• Dataset entries
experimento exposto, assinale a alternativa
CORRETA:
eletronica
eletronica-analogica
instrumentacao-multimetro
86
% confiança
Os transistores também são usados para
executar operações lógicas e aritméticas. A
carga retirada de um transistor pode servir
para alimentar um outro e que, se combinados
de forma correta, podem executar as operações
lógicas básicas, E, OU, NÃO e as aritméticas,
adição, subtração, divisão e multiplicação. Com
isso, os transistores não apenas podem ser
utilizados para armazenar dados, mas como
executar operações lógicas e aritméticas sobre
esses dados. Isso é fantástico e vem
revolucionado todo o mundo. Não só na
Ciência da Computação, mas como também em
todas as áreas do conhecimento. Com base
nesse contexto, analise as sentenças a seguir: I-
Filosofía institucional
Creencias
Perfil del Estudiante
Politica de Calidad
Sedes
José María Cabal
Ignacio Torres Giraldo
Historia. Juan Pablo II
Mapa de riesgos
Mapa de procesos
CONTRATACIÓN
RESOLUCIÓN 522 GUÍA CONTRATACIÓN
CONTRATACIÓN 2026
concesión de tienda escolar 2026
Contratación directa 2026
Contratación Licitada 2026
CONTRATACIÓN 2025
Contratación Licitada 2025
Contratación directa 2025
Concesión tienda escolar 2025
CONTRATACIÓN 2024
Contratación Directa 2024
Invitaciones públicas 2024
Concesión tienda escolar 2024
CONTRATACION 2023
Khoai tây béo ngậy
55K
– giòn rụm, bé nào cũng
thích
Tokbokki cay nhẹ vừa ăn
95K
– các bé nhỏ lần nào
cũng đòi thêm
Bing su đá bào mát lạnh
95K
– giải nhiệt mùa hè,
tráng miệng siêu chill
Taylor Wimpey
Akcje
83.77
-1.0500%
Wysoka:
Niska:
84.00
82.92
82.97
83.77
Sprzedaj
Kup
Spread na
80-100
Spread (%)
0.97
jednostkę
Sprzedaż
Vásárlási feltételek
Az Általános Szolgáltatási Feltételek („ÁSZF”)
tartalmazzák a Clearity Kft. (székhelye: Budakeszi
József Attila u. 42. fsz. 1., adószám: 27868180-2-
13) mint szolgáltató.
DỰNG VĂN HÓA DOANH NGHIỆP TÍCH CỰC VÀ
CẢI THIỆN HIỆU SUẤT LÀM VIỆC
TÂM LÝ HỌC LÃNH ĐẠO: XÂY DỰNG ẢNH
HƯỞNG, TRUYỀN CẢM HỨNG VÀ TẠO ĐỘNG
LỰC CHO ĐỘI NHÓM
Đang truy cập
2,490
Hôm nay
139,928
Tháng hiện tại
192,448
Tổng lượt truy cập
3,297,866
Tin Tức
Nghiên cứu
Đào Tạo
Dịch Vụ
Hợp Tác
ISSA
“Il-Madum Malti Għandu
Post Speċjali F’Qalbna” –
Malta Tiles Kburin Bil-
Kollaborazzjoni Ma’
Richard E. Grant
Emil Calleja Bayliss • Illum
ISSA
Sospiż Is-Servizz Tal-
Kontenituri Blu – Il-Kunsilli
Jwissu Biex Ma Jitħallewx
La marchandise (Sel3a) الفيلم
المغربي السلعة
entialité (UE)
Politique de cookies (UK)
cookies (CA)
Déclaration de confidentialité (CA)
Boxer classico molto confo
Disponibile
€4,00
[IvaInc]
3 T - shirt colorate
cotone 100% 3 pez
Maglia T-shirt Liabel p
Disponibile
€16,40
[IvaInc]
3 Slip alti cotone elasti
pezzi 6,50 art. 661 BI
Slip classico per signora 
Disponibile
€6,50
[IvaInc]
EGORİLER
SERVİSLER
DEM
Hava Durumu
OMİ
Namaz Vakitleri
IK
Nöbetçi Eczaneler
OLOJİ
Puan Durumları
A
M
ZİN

• Request
Return every line of the listing that has the word "podem" in it.

• Result
de forma correta, podem executar as operações
isso, os transistores não apenas podem ser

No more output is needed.